ECOLAB - Gruppe Ökologie mariner Tiere

Gruppe Ökologie Mariner Tiere
© S. Garthe, FTZ Westküste

Die Erforschung der Lebensweise von Seevögeln bildet den Forschungsschwerpunkt der Arbeitsgruppe „Ökologie mariner Tiere“. Dabei geht es sowohl um Seevögel der Hochseebereiche von Nord- und Ostsee, als auch des küstennahen Wattenmeeres. 2013 wurde das Themenspektrum auf die Besenderung von Meeressäugern (z.B. Kegelrobben, Seehunde) und Landsäugetieren, die als Räuber (Prädatoren) auf Vogelbestände einwirken können (z.B. Füchse), ausgedehnt.

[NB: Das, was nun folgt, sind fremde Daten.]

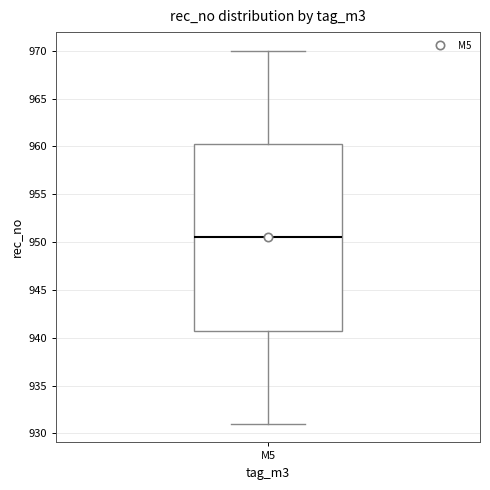

Transcribe this box plot: give where the median line is, the range the box spans, and where the two whiskers end, as read against the y-axis. The values are not printed on the chart, so give them approximately, as read against the axis.

median 950.5, box 941.0 to 960.5, whiskers 931.0 to 970.0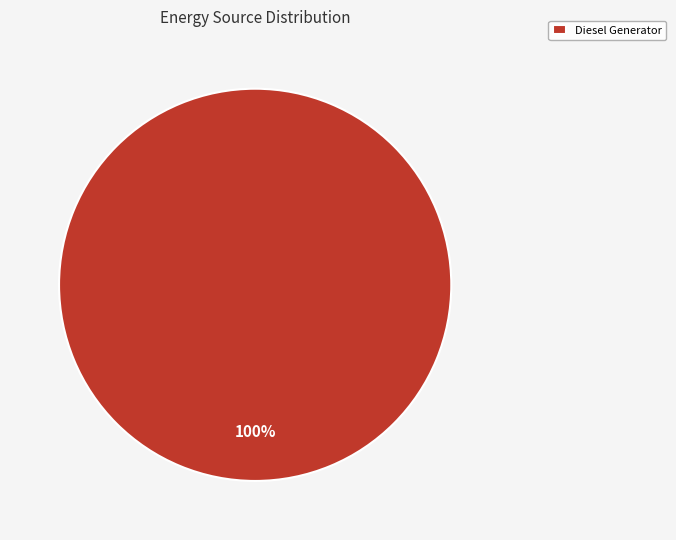

The Diesel Generator slice represents 100% of the pie. True or false?

True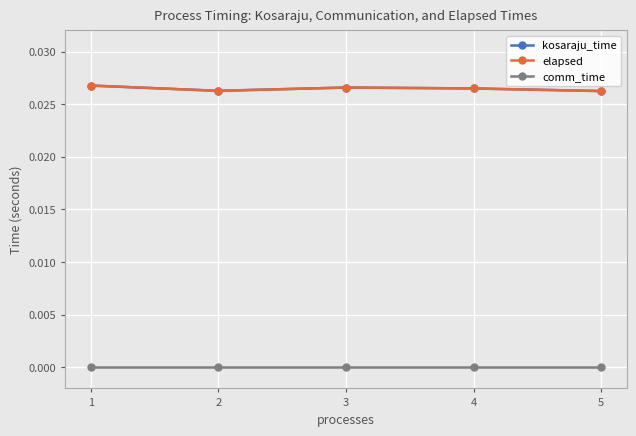

Does the chart have visible grid lines?

Yes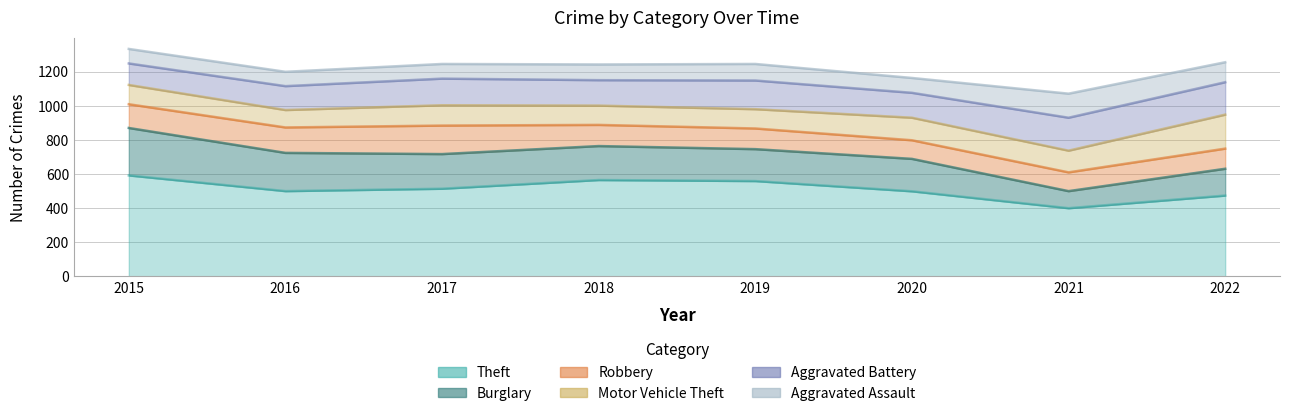

What is the difference between the second highest and minimum values in the Aggravated Assault series?

33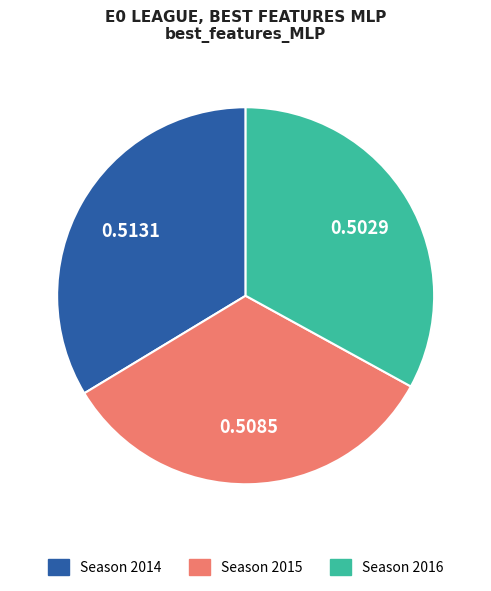

Does any single category account for the majority?

No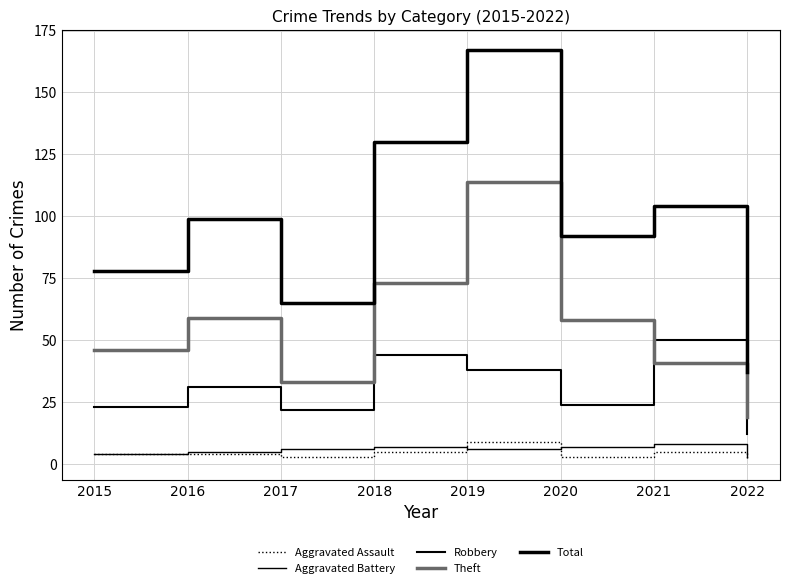

Does the chart have visible grid lines?

Yes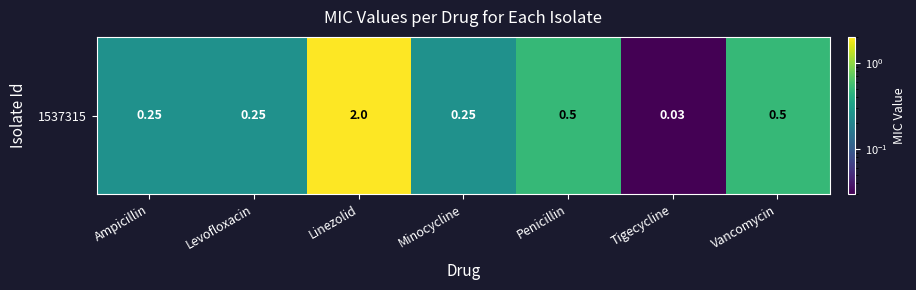

What is the approximate value at Levofloxacin?

0.2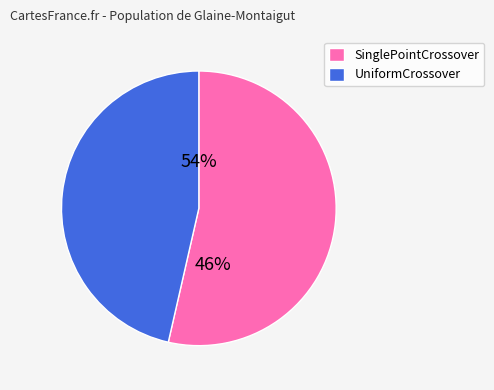

Is the sum of UniformCrossover and SinglePointCrossover greater than half?

Yes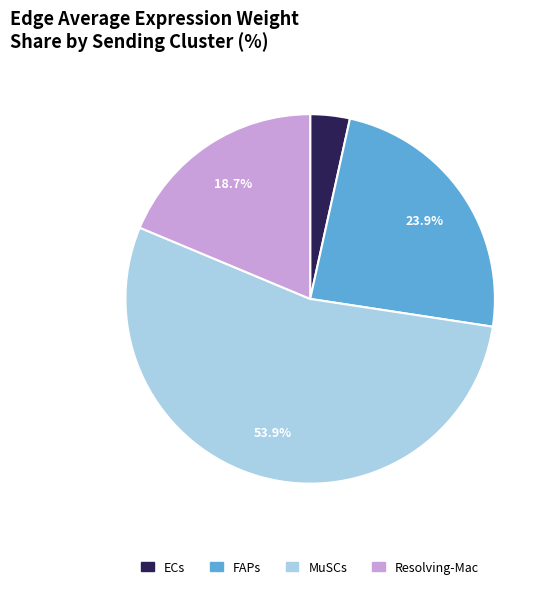

To the nearest percent, what percentage of the pie is FAPs?

24%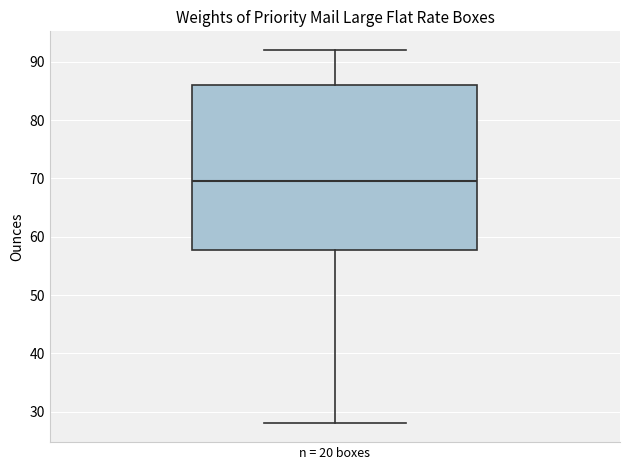

Transcribe this box plot: give where the median line is, the range the box spans, and where the two whiskers end, as read against the y-axis. The values are not printed on the chart, so give them approximately, as read against the axis.

median 70, box 58 to 86, whiskers 28 to 92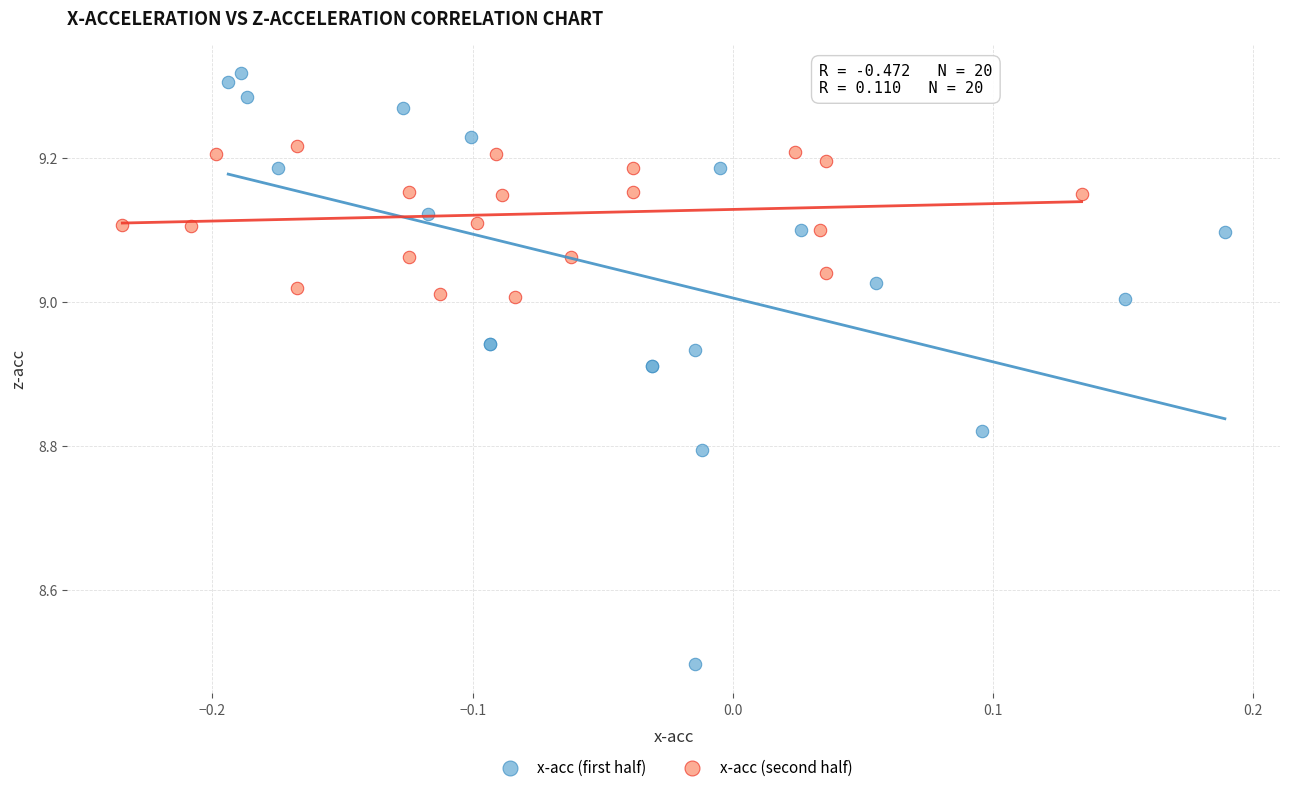

Which series reaches the minimum Y coordinate?

x-acc (first half)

  • Zur Erfassung von Seevogelbeständen und deren Raum- und Zeitmustern führt die Arbeitsgruppe seit vielen Jahren Schiffs- und Flugzeugsurveys durch.
  • Durch die Besenderung einzelner Tiere können individuelle Wanderbewegungen und Verteilungsmuster von Topprädatoren sowie Interaktionen zwischen Vögeln und terrestrischen Prädatoren untersucht werden.
  • Zu den weiteren Forschungsthemen gehört die Ernährungsökologie verschiedener Vogelarten.
  • Um die Beziehungen zwischen Seevögeln und ihren Beuteorganismen zu verstehen, widmet sich das FTZ auch verschiedenen Fragestellungen zur Ökologie von Fischen und Wirbellosen der Küstenzone.
  • Habitatanalysen tragen dazu bei, die Verteilung mariner Organismen in der Küstenzone zu verstehen. Hierzu werden Verteilungsdaten von marinen Lebewesen mit Umweltparametern, wie Sedimentbeschaffenheit, Strömungsregime usw. verschnitten. Statistische Modellierungsverfahren erlauben Vorhersagen über das Auftreten besonders günstiger Standorte für marine Organismen. Hierzu arbeiten Wissenschaftler verschiedener Disziplinen zusammen, sowohl innerhalb des FTZ als auch institutsübergreifend.
  • Im Zentrum der angewandten Forschung stehen Analysen von Verteilungs- und Bewegungsmustern von Topprädatoren (Seevögel, Meeressäuger) vor dem Hintergrund mariner Raumplanung, insbesondere hinsichtlich der Errichtung von Offshore-Windkraftanlagen. Die Arbeitsgruppe „Ökologie mariner Tiere“ berät zu diesem Thema politische Entscheidungsträger, Ministerien und Ämter der Bundes- und Landesregierungen.